Work item.
From the listing below, set down exactly each line beginning with the one containing "1.325 (0.230) |" and ending with the last.

......

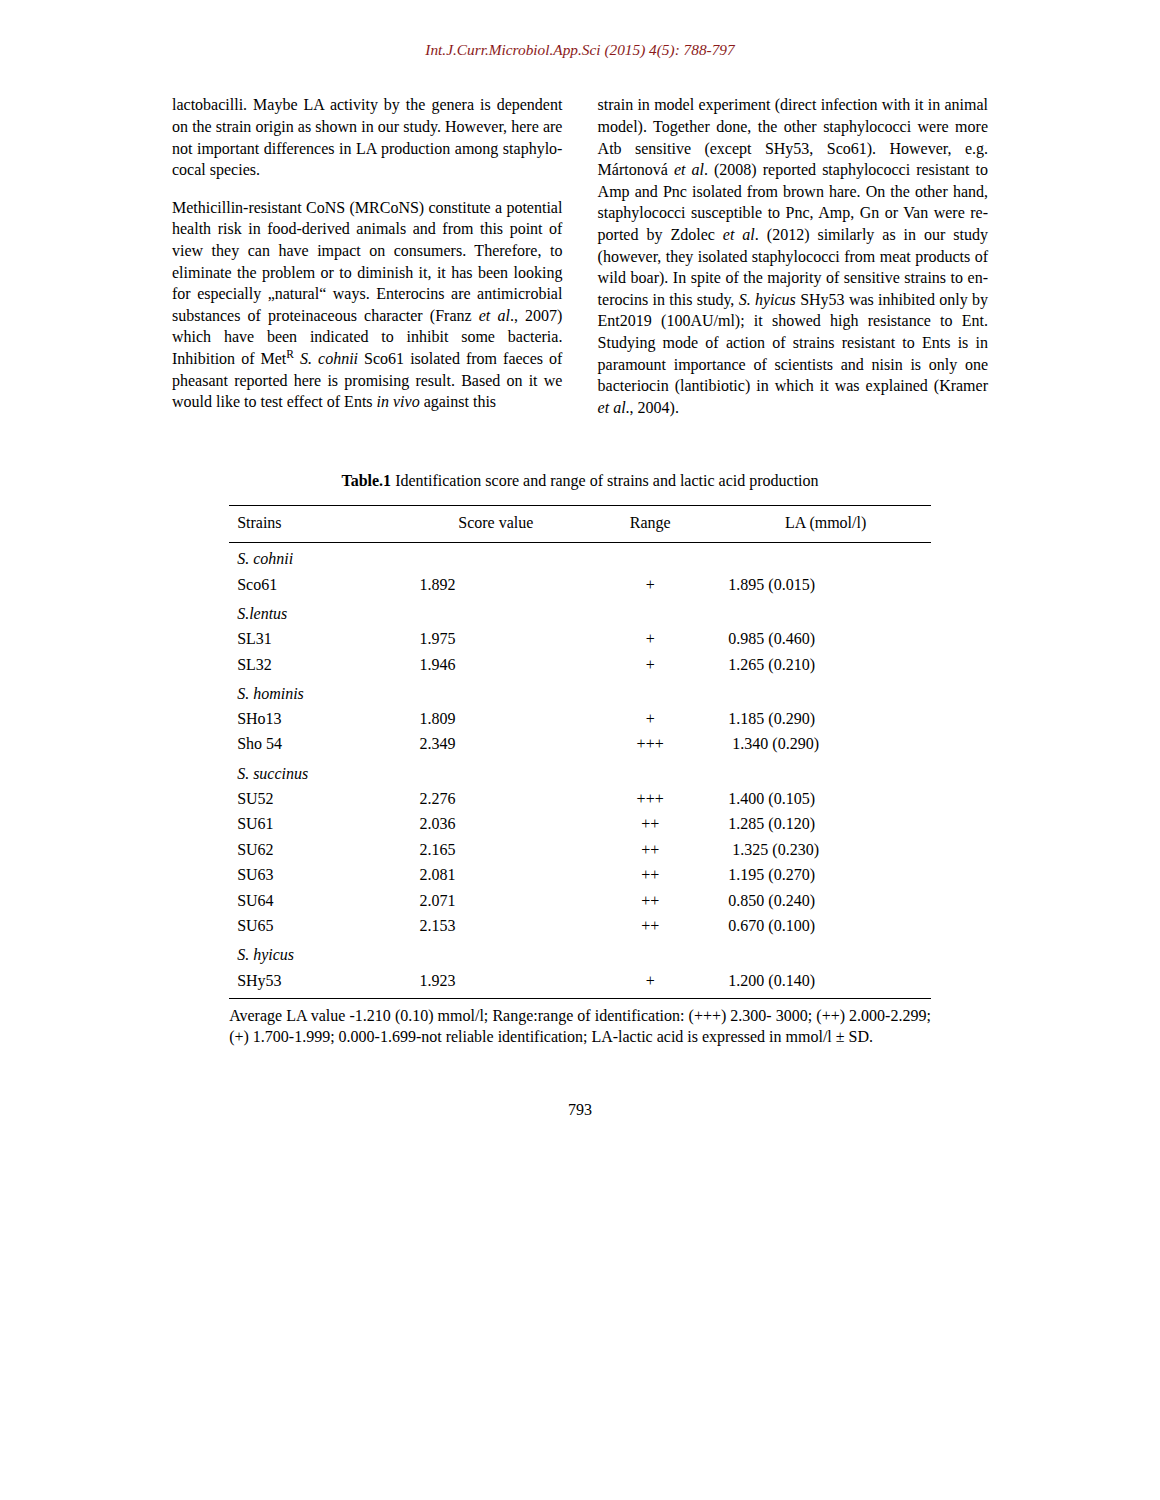Int.J.Curr.Microbiol.App.Sci (2015) 4(5): 788-797
lactobacilli. Maybe LA activity by the genera is dependent on the strain origin as shown in our study. However, here are not important differences in LA production among staphylococal species.
Methicillin-resistant CoNS (MRCoNS) constitute a potential health risk in food-derived animals and from this point of view they can have impact on consumers. Therefore, to eliminate the problem or to diminish it, it has been looking for especially „natural“ ways. Enterocins are antimicrobial substances of proteinaceous character (Franz et al., 2007) which have been indicated to inhibit some bacteria. Inhibition of MetR S. cohnii Sco61 isolated from faeces of pheasant reported here is promising result. Based on it we would like to test effect of Ents in vivo against this
strain in model experiment (direct infection with it in animal model). Together done, the other staphylococci were more Atb sensitive (except SHy53, Sco61). However, e.g. Mártonová et al. (2008) reported staphylococci resistant to Amp and Pnc isolated from brown hare. On the other hand, staphylococci susceptible to Pnc, Amp, Gn or Van were reported by Zdolec et al. (2012) similarly as in our study (however, they isolated staphylococci from meat products of wild boar). In spite of the majority of sensitive strains to enterocins in this study, S. hyicus SHy53 was inhibited only by Ent2019 (100AU/ml); it showed high resistance to Ent. Studying mode of action of strains resistant to Ents is in paramount importance of scientists and nisin is only one bacteriocin (lantibiotic) in which it was explained (Kramer et al., 2004).
Table.1 Identification score and range of strains and lactic acid production
| Strains | Score value | Range | LA (mmol/l) |
| --- | --- | --- | --- |
| S. cohnii |
| Sco61 | 1.892 | + | 1.895 (0.015) |
| S.lentus |
| SL31 | 1.975 | + | 0.985 (0.460) |
| SL32 | 1.946 | + | 1.265 (0.210) |
| S. hominis |
| SHo13 | 1.809 | + | 1.185 (0.290) |
| Sho 54 | 2.349 | +++ | 1.340 (0.290) |
| S. succinus |
| SU52 | 2.276 | +++ | 1.400 (0.105) |
| SU61 | 2.036 | ++ | 1.285 (0.120) |
| SU62 | 2.165 | ++ | 1.325 (0.230) |
| SU63 | 2.081 | ++ | 1.195 (0.270) |
| SU64 | 2.071 | ++ | 0.850 (0.240) |
| SU65 | 2.153 | ++ | 0.670 (0.100) |
| S. hyicus |
| SHy53 | 1.923 | + | 1.200 (0.140) |
Average LA value -1.210 (0.10) mmol/l; Range:range of identification: (+++) 2.300- 3000; (++) 2.000-2.299; (+) 1.700-1.999; 0.000-1.699-not reliable identification; LA-lactic acid is expressed in mmol/l ± SD.
793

......

Written reply.
| SU62 | 2.165 | ++ | 1.325 (0.230) |
| SU63 | 2.081 | ++ | 1.195 (0.270) |
| SU64 | 2.071 | ++ | 0.850 (0.240) |
| SU65 | 2.153 | ++ | 0.670 (0.100) |
| S. hyicus |
| SHy53 | 1.923 | + | 1.200 (0.140) |
Average LA value -1.210 (0.10) mmol/l; Range:range of identification: (+++) 2.300- 3000; (++) 2.000-2.299; (+) 1.700-1.999; 0.000-1.699-not reliable identification; LA-lactic acid is expressed in mmol/l ± SD.
793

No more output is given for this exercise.